Sources: Los Angeles Times

An 80-year-old turtle weighing 90 pounds is now living alone in a blue-and-white tiled-pool in a zoo in Changsha, a city in the Hunan province of China. Unremarkable and ignored for its 51-year tenure at the zoo, until earlier this year it was announced as the last living female Yangtze giant soft-shell turtle—the largest species of freshwater turtle in the world. Now it receives a special diet of raw meat and has been surrounded in bulletproof glass. The only male lives in a zoo in the city of Suzhou, is 100 years old, and weighs 200 pounds. Artificial insemination is planned for the spring in an attempt to breed them. These turtles are only symbols of the threatened biodiversity in China, where nearly 40 percent of mammals, 70 percent of nonflowering plants, and 86 percent of flowering plants are threatened. Competition for land and water in the overpopulated, rapidly developing nation has led to habitat destruction, increased development, and pollution—all of which take a toll on wildlife.

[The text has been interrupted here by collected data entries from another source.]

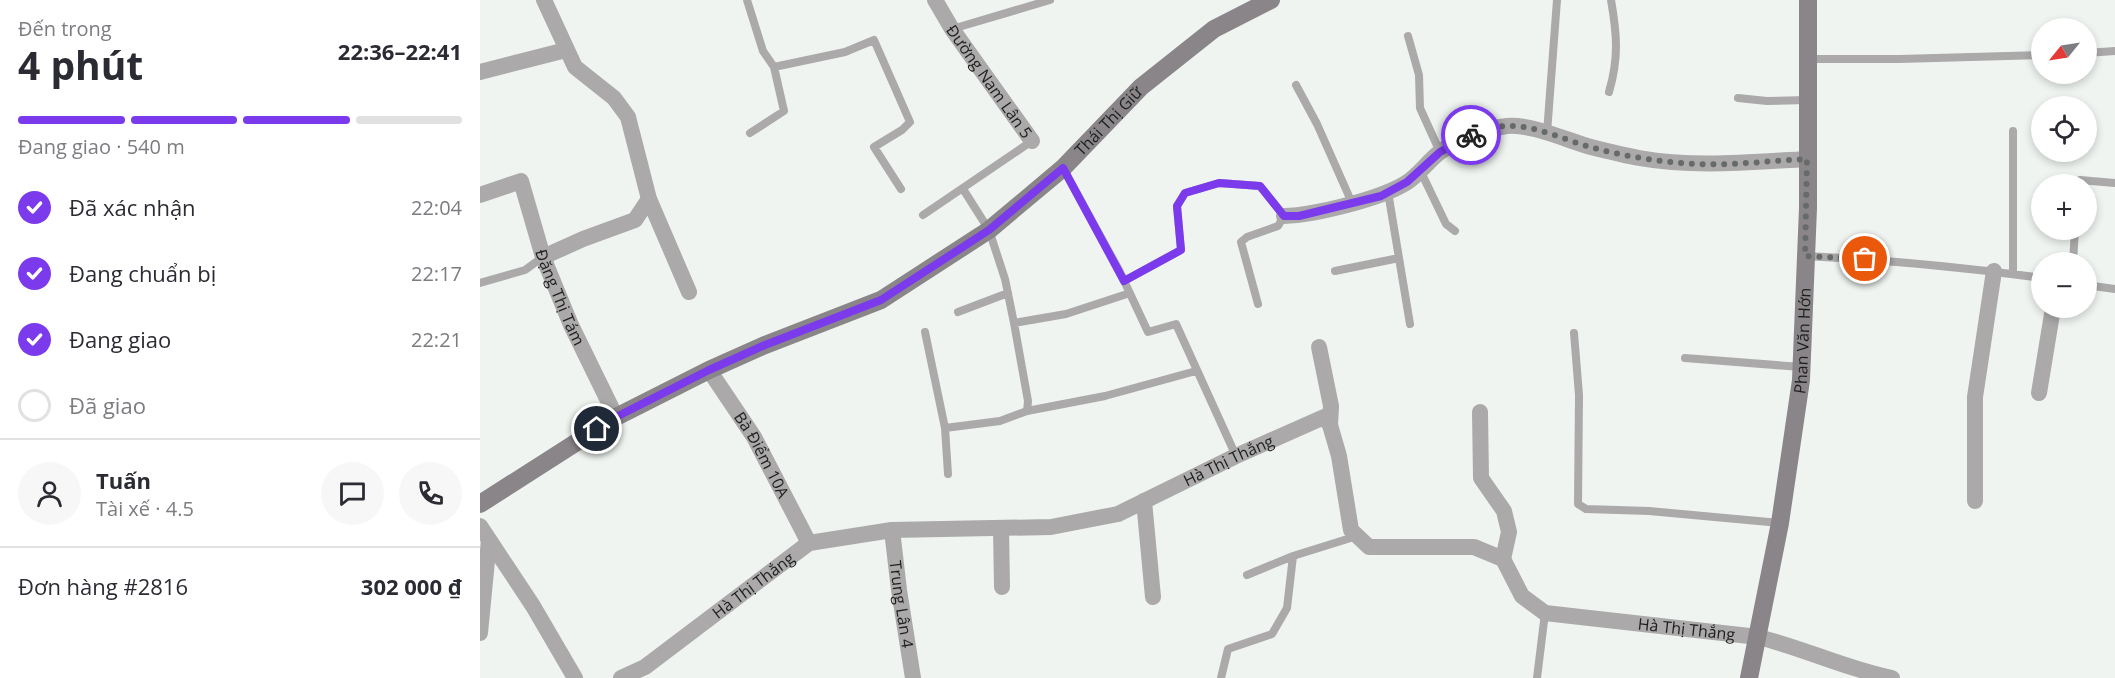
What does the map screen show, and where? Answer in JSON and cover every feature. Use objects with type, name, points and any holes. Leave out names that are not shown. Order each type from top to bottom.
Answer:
[{"type":"street","points":[[544,0],[575,67],[614,98],[628,117],[649,199],[689,292]]},
{"type":"street","name":"Đường Nam Lân 5","points":[[935,0],[952,29],[1032,141]]},
{"type":"street","name":"Thái Thị Giữ","points":[[480,504],[616,417],[709,370],[765,345],[881,300],[989,230],[1063,168],[1142,87],[1214,29],[1271,0]]},
{"type":"street","name":"Phan Văn Hớn","points":[[1749,678],[1780,523],[1801,367],[1807,159],[1808,0]]},
{"type":"street","points":[[480,72],[566,50]]},
{"type":"street","points":[[1284,216],[1299,216],[1388,192],[1407,182],[1440,152],[1478,132],[1510,126],[1641,158],[1682,163],[1719,164],[1807,159]]},
{"type":"street","points":[[480,195],[521,181],[543,257]]},
{"type":"street","name":"Đặng Thị Tám","points":[[616,417],[571,325],[543,257],[634,220],[649,199]]},
{"type":"street","points":[[1975,501],[1975,397],[1994,271]]},
{"type":"street","points":[[2039,393],[2051,318]]},
{"type":"street","points":[[1319,347],[1331,406],[1330,425],[1339,456],[1351,530],[1369,547],[1474,547],[1503,559]]},
{"type":"street","name":"Bà Điểm 10A","points":[[709,370],[754,437],[809,543]]},
{"type":"street","points":[[1480,412],[1481,478],[1503,511],[1509,532],[1503,559],[1522,596],[1545,613]]},
{"type":"street","name":"Hà Thị Thắng","points":[[625,677],[645,668],[809,543],[892,530],[1051,527],[1118,514],[1236,456],[1324,417],[1330,425]]},
{"type":"street","points":[[1144,501],[1153,597]]},
{"type":"street","points":[[1001,528],[1002,587]]},
{"type":"street","name":"Trung Lân 4","points":[[892,530],[913,678]]},
{"type":"street","points":[[480,633],[485,533]]},
{"type":"street","points":[[485,533],[533,606],[575,678]]},
{"type":"street","name":"Hà Thị Thắng","points":[[1545,613],[1758,637],[1784,643],[1865,673],[1892,678]]},
{"type":"lane","points":[[747,0],[763,51],[774,67],[784,111],[750,133]]},
{"type":"lane","points":[[952,29],[1050,0]]},
{"type":"lane","points":[[1546,133],[1557,0]]},
{"type":"lane","points":[[1609,92],[1615,71],[1617,43],[1611,0]]},
{"type":"lane","points":[[1408,36],[1419,75],[1420,108],[1440,152]]},
{"type":"lane","points":[[774,67],[845,52],[874,40],[910,122],[902,130],[874,147],[901,189]]},
{"type":"lane","points":[[2097,52],[2115,51]]},
{"type":"lane","points":[[1807,58],[1899,59],[2031,55]]},
{"type":"lane","points":[[1296,85],[1322,135],[1352,203]]},
{"type":"lane","points":[[1738,98],[1807,100]]},
{"type":"lane","points":[[2013,131],[2013,274]]},
{"type":"lane","name":"Đường Nam Lân 5","points":[[923,215],[1032,141]]},
{"type":"lane","points":[[1063,168],[1124,281],[1148,332],[1176,324],[1236,456]]},
{"type":"lane","points":[[1420,170],[1446,224],[1455,231]]},
{"type":"lane","points":[[2097,182],[2115,183]]},
{"type":"lane","points":[[1124,281],[1181,250],[1177,206],[1185,193],[1219,183],[1260,186],[1284,216],[1278,226],[1247,237],[1241,242],[1258,304]]},
{"type":"lane","points":[[963,189],[989,230],[1008,292],[1028,401],[1027,411]]},
{"type":"lane","points":[[1388,192],[1410,324]]},
{"type":"lane","points":[[1805,256],[1885,260],[2031,276]]},
{"type":"lane","points":[[480,283],[525,270],[543,257]]},
{"type":"lane","points":[[1335,271],[1399,258]]},
{"type":"lane","points":[[2097,287],[2115,289]]},
{"type":"lane","points":[[958,312],[1008,292]]},
{"type":"lane","points":[[1014,323],[1066,314],[1130,293]]},
{"type":"lane","points":[[926,332],[945,428],[948,474]]},
{"type":"lane","points":[[1574,333],[1579,395],[1578,504],[1586,509],[1649,511],[1780,523]]},
{"type":"lane","points":[[1685,358],[1801,367]]},
{"type":"lane","points":[[945,428],[1000,421],[1027,411],[1105,396],[1196,371]]},
{"type":"lane","points":[[1247,575],[1293,556],[1357,536]]},
{"type":"lane","points":[[1221,678],[1228,649],[1272,634],[1287,608],[1293,556]]},
{"type":"lane","points":[[1537,678],[1545,613]]},
{"type":"way so far","points":[[1471,135],[1510,126],[1641,158],[1682,163],[1719,164],[1807,159],[1808,208],[1805,256],[1865,259]]},
{"type":"route","points":[[597,429],[709,370],[765,345],[881,300],[989,230],[1063,168],[1124,281],[1181,250],[1177,206],[1185,193],[1219,183],[1260,186],[1284,216],[1299,216],[1381,196],[1407,182],[1440,152],[1471,135]]}]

Many major international conservation groups have opened offices in China and there have been successes with endangered animals. Approximately 2,000 pandas now live in reserves, and the Chinese alligator and Tibetan antelope are growing in number, but these animals hold national importance and by comparison their numbers do little to reverse the damaging effects to Chinese biodiversity. Just last year the Yangzte River dolphin, or baiji, was declared extinct and many other species are closing in on such a fate.
Source: New York Times

A military air strike on a radio station in Sri Lanka, in late November, that killed three editorial staff members brought the work-related deaths of journalists and media workers to an all-time high of 171 casualties for the year. With more than a month left in 2007 (as of this writing), the incident exceeded the 168 deaths of 2006. “The news media death toll around the world has risen almost every year since the millennium, each year worse than the one before,” said Rodney Pinder, director of the International News Safety Institute. “This is despite international calls for an end to the murder of journalists and other news professionals and an end to impunity for their killers.” Iraq is the most dangerous country for media workers. Since the war began, at least 235 journalists were killed—64 last year. Sri Lanka, with six deaths, has the second highest casualties and Afghanistan, Mexico, India, and the Philippines each have five. Four media workers have died in each of the nations of Haiti, Pakistan, and Somalia.